一方で、開発環境としてはシンプルな構成(Simple Stack)を維持することが、Billion Dollar企業のオーナーからも支持されています。物理的な場所と技術的なスタックの両面で、効率化と野心のバランスが問われています。
levelsio(May 10, 2026): ノマド拠点は快適だが、生活費が安いために野心が制限されることがある。本物の野心を感じたのは米国と中国だけだ。
levelsio(May 11, 2026): 10億ドル規模の企業のオーナーも、シンプルな技術スタックを維持することに同意している。
X(旧Twitter)におけるボット対策とネットワーキング
Xの新機能である「フォローしているユーザーのみ返信可能」にする設定が、AIボットによるリプライを排除するのに有効であると評価されています。

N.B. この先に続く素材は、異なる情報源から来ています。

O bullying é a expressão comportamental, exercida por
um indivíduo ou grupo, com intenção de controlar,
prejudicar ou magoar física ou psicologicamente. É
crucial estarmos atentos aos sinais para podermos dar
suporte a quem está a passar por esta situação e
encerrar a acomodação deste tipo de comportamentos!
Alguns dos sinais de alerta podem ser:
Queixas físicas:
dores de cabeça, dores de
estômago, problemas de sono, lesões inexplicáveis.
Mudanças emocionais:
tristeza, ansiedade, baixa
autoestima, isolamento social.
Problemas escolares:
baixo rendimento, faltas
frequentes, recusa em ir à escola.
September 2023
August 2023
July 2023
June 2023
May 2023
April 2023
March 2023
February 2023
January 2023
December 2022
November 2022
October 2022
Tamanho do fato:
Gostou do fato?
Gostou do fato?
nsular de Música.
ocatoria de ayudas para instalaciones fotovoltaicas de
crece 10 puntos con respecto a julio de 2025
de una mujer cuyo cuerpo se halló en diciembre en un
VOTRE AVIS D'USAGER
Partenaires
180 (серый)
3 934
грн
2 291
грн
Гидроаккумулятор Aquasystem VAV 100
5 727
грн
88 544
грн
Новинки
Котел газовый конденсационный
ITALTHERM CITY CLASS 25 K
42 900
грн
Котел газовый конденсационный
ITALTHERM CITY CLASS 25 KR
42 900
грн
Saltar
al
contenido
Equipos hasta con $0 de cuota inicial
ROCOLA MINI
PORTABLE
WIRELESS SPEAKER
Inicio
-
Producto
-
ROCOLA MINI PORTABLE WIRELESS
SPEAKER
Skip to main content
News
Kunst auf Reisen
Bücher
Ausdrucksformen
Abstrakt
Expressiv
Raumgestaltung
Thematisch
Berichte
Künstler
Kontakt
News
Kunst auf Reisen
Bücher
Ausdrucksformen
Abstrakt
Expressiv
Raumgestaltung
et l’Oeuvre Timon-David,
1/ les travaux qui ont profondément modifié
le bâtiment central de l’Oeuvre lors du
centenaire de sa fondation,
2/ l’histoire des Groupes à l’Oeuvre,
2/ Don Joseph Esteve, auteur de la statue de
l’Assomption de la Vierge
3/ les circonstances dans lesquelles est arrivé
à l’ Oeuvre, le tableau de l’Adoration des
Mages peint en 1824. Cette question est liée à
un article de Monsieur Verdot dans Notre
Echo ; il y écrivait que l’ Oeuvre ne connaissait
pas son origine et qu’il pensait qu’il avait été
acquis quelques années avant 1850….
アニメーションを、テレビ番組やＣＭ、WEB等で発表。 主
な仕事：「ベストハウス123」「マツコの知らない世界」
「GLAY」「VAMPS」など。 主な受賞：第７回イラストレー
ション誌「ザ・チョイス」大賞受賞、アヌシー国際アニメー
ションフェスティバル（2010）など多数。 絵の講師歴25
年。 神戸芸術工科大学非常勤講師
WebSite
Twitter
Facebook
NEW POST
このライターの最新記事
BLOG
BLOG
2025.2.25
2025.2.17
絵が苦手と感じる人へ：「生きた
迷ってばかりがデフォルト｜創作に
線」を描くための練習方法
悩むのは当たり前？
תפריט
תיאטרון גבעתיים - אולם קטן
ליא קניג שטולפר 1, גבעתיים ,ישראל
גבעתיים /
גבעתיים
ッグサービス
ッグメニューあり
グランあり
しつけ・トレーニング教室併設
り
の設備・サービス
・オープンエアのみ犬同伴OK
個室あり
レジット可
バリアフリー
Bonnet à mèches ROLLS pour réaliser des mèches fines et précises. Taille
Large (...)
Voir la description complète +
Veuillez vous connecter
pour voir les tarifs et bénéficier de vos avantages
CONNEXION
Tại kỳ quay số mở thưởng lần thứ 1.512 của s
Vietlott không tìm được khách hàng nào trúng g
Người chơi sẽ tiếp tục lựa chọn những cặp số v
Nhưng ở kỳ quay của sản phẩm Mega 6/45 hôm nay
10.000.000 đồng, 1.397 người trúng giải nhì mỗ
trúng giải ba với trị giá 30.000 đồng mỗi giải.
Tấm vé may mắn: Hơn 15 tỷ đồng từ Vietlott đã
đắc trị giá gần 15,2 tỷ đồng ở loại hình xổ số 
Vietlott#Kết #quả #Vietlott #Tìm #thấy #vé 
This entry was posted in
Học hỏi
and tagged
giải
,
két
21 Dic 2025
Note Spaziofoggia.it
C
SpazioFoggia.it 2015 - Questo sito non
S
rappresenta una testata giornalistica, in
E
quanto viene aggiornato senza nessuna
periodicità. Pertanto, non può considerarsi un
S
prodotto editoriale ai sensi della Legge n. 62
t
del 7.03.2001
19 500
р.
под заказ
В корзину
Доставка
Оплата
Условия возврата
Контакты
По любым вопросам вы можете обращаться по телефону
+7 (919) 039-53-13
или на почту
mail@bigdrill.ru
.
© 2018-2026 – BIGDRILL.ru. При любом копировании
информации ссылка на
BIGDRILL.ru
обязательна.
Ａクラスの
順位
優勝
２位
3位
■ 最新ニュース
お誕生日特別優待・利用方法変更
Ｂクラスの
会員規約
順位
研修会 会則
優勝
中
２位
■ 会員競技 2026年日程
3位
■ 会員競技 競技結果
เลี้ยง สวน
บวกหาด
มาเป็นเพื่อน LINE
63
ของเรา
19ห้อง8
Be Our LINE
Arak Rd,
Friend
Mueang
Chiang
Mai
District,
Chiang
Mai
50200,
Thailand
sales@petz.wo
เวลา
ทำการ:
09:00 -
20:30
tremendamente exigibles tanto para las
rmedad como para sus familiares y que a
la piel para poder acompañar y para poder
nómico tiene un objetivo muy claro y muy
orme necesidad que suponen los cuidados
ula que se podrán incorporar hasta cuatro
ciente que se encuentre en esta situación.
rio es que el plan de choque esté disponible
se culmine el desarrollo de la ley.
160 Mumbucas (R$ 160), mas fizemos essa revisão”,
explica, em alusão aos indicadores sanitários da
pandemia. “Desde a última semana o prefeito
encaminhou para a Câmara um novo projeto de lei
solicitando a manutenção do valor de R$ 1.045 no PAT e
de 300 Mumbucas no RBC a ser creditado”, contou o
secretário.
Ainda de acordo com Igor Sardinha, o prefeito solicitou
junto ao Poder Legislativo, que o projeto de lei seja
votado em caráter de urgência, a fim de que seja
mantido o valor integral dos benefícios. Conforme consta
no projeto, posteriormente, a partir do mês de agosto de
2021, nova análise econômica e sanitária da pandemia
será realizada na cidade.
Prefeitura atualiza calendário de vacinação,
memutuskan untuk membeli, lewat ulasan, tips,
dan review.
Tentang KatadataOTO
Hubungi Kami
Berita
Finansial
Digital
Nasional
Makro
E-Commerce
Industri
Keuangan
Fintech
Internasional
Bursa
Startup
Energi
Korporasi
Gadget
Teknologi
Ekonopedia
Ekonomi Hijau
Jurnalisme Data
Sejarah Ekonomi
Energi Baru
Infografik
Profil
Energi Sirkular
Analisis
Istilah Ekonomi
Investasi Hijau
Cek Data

また、業界の重要人物と出会う場所として、オフラインのネットワーキングイベントよりもX上での直接的なやり取りが推奨されています。
テック業界の主要な意思決定者はイベントではなくオンラインに存在しており、公開された場での交流が最も効率的なネットワーキング手段となっています。
levelsio(May 11, 2026): Xの新しい返信制限機能は、AIボットの返信をゼロにするのに役立っている。
levelsio(May 11, 2026): 会いたい重要人物はネットワーキングイベントにはいない。彼らはここにいて、直接ツイートを送ることができる。
※本ニュースレターは直近24時間のX投稿ログに基づき作成されています。情報の真偽については各ソースをご確認ください。